Q: Should we set a time limit for how long a lead can stay at one stage? A: Absolutely. Define it by stage. For example: enquiries should move to viewing within two days, or be marked "no response." Viewings should move to offer or "declined" within one week. This creates accountability and prevents zombie leads from cluttering your pipeline.

Q: Can we use a generic CRM, or do we need something built for property? A: A generic CRM will work, but you'll spend time configuring it. One built for property portfolio management comes with the stages, fields, and workflows already set up — saving you weeks of setup. If you're starting from scratch, that's worth considering.

Q: What should we do with leads that are very old but occasionally active? A: Archive them. If they've been inactive for more than ninety days, move them to a separate "dormant" pipeline. If they contact you again, re-activate them. This keeps your active pipeline clean and focused.

Q: How do we handle leads that come to us through different channels — portals, phone, walk-ins, referrals? A: They all go into the same pipeline. The source is useful metadata (it tells you which channels work best), but the pipeline process is identical. An applicant is an applicant, regardless of how they found you.

Q: How does pipeline management connect with document management?
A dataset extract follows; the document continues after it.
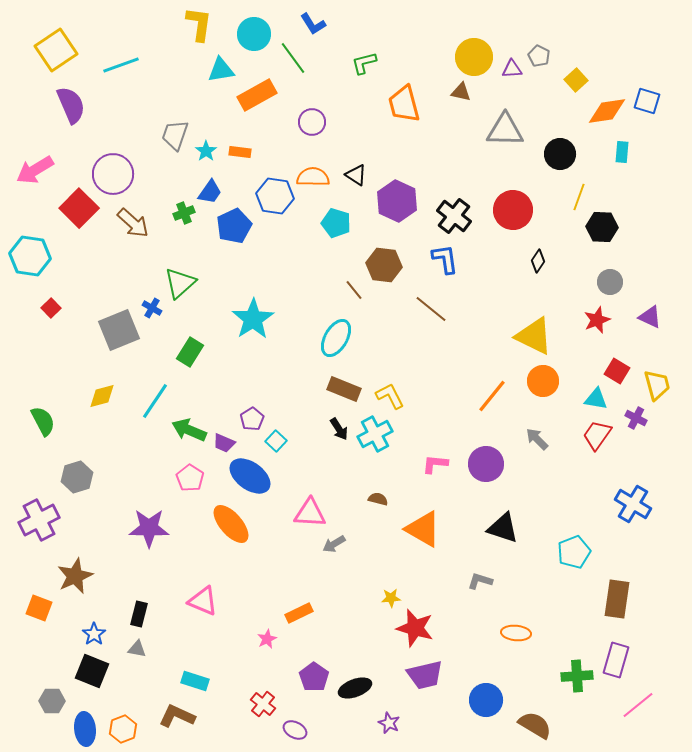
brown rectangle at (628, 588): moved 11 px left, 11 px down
A: Every stage of your pipeline generates documents — viewing reports, offer paperwork, reference requests, tenancy agreements. Your CRM should link to your documents so you can access them without leaving the lead record. This is crucial for compliance tracking and tenancy renewals.

Getting started

If your agency doesn't currently have a structured pipeline, start simple. Define four or five stages. Assign every active lead to a stage. Review the pipeline weekly as a team.

As you become more comfortable, layer in automation — follow-up reminders, auto-acknowledgements, status-triggered tasks. Add reporting so you can measure conversion rates and identify bottlenecks.

Pipeline management is one of those improvements that compounds over time. In the first week, it simply gives you a clearer view of your current leads. In the first month, it starts improving follow-up speed and consistency. Over six months, it fundamentally changes your conversion rates.

The agencies that manage their pipelines well don't necessarily generate more leads than their competitors. They simply convert more of the leads they already have — and that difference, compounded over time, is enormous.